Selected passage:
━━━━━━━━

Gillis and Jongco teamed up together for a cyber hunt for genes. They worked up a protocol.  As soon as a new patient with granulomatous symptoms arrived at Jongco’s office, their blood samples would be taken, immune cells extracted, and sent to CSHL. Sometimes Jongco would even hand-deliver them—CSHL is only 15 minutes away and neutrophils don’t live long outside the body, so timing was of the essence. Soon other institutions joined the effort, including the National Institutes of Health, and more recently, the University of Pittsburgh. Gillis’s team would put the cells through the sequencer and compare the data to that of previously sequenced patients, trying to find some common patterns.

There are some genetic facts about the disease that scientists already know; for example, it comes in two different versions. One version is caused by a mutation in several genes with the cryptic names CYBA, NCF1, NCF2, and NCF4, and is called CGD. The other is triggered by a gene with an equally cryptic name CYBB, which resides on the X chromosome, hence the name XCGD. This version affects primarily boys because they have an X and a Y chromosome, while girls have two Xs and have smaller chances of developing the disease. Yet girls can be carriers, and they do suffer from it too, but in a milder form of rashes and inflammations, which often worsen with age. The boys get the more severe, potentially life-threatening XCGD, which they inherit from their moms. “Why Mother Nature put such an important gene on the X chromosome we likely won’t ever know,” Jongco says.

━━━━━━━━

Task prompt: Write the next paragraph of the passage on the genetic hunt for the causes of granulomatous disease, beginning after its final sentence.

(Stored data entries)
━━━━━━━━

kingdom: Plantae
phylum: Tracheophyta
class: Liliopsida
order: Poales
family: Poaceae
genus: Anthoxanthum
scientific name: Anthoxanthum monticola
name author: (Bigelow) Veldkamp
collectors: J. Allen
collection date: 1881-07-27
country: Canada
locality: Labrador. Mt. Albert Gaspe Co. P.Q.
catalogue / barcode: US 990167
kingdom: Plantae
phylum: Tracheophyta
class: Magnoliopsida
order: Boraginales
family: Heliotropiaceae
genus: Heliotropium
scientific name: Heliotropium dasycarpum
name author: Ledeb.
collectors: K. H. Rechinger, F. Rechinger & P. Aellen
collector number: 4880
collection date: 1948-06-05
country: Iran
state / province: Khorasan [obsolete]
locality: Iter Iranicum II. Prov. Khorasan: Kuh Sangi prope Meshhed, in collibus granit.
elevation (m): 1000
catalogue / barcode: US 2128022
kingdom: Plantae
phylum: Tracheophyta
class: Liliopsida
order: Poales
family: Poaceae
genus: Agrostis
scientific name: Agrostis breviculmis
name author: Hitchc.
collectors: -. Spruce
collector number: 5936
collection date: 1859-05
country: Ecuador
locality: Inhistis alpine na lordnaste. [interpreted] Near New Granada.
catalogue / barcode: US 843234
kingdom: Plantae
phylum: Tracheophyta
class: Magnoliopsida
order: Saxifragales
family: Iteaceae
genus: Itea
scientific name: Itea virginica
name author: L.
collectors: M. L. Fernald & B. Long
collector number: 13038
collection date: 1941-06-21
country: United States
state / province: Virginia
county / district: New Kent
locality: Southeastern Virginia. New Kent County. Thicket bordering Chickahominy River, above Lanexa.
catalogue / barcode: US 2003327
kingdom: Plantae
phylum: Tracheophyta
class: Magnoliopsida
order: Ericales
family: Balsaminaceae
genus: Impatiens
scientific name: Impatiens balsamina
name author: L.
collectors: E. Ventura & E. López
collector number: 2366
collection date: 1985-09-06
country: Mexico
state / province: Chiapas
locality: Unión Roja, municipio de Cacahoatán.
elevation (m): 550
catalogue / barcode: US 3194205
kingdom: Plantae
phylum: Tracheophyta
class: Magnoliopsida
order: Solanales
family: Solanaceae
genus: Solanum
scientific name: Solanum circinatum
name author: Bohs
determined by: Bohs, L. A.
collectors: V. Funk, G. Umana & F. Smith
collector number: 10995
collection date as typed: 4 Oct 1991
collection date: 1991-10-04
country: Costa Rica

━━━━━━━━

Reply:
The disease variability led scientists to think that while the CYBB gene might be the XCGD’s main culprit, it also has accomplices—other genes that play a role. Geneticists have been gradually realizing that genes often tend to often work in tandem with each other, so finding such tandems could provide valuable insights. “Over the past few years, there has been a growing understanding that gene function is often context-dependent, with a large part of that context supplied by the activities of other genes,” Gillis says. His lab focuses on finding these shared patterns and elucidating how they alter the functioning of the cells.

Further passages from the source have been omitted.